» **Assignment**
Write each entry out again exactly, with nothing omitted.

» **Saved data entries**
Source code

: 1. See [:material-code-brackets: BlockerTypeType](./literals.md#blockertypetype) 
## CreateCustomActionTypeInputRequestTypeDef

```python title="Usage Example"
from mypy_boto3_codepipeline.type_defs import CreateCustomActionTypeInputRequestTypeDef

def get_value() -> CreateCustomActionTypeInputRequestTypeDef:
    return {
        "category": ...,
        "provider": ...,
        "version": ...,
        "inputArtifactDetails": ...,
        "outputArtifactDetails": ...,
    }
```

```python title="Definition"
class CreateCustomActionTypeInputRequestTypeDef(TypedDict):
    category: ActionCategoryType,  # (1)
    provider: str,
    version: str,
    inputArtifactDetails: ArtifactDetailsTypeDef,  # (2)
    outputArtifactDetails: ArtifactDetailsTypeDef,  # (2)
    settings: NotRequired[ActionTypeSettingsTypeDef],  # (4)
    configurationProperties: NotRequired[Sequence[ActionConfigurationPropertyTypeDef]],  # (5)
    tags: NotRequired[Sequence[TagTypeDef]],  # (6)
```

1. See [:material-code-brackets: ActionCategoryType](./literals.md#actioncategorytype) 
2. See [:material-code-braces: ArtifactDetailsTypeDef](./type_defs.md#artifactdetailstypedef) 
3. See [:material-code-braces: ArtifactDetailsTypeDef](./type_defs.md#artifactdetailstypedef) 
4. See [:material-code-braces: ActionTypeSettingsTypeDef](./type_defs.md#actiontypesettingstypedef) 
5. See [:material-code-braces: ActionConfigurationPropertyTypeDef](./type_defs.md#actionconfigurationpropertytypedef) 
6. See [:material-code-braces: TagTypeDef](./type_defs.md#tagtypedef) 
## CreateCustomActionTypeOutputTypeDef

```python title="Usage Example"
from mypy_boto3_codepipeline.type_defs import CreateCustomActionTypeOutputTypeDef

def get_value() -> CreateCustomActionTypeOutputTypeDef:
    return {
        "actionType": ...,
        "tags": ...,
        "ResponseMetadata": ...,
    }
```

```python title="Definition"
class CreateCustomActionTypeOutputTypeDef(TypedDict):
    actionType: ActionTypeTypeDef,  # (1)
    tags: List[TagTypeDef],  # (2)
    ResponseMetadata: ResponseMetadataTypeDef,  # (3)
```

» **Task output**
Source code

: 1. See [:material-code-brackets: BlockerTypeType](./literals.md#blockertypetype) 
## CreateCustomActionTypeInputRequestTypeDef

```python title="Usage Example"
from mypy_boto3_codepipeline.type_defs import CreateCustomActionTypeInputRequestTypeDef

def get_value() -> CreateCustomActionTypeInputRequestTypeDef:
    return {
        "category": ...,
        "provider": ...,
        "version": ...,
        "inputArtifactDetails": ...,
        "outputArtifactDetails": ...,
    }
```

```python title="Definition"
class CreateCustomActionTypeInputRequestTypeDef(TypedDict):
    category: ActionCategoryType,  # (1)
    provider: str,
    version: str,
    inputArtifactDetails: ArtifactDetailsTypeDef,  # (2)
    outputArtifactDetails: ArtifactDetailsTypeDef,  # (2)
    settings: NotRequired[ActionTypeSettingsTypeDef],  # (4)
    configurationProperties: NotRequired[Sequence[ActionConfigurationPropertyTypeDef]],  # (5)
    tags: NotRequired[Sequence[TagTypeDef]],  # (6)
```

1. See [:material-code-brackets: ActionCategoryType](./literals.md#actioncategorytype) 
2. See [:material-code-braces: ArtifactDetailsTypeDef](./type_defs.md#artifactdetailstypedef) 
3. See [:material-code-braces: ArtifactDetailsTypeDef](./type_defs.md#artifactdetailstypedef) 
4. See [:material-code-braces: ActionTypeSettingsTypeDef](./type_defs.md#actiontypesettingstypedef) 
5. See [:material-code-braces: ActionConfigurationPropertyTypeDef](./type_defs.md#actionconfigurationpropertytypedef) 
6. See [:material-code-braces: TagTypeDef](./type_defs.md#tagtypedef) 
## CreateCustomActionTypeOutputTypeDef

```python title="Usage Example"
from mypy_boto3_codepipeline.type_defs import CreateCustomActionTypeOutputTypeDef

def get_value() -> CreateCustomActionTypeOutputTypeDef:
    return {
        "actionType": ...,
        "tags": ...,
        "ResponseMetadata": ...,
    }
```

```python title="Definition"
class CreateCustomActionTypeOutputTypeDef(TypedDict):
    actionType: ActionTypeTypeDef,  # (1)
    tags: List[TagTypeDef],  # (2)
    ResponseMetadata: ResponseMetadataTypeDef,  # (3)
```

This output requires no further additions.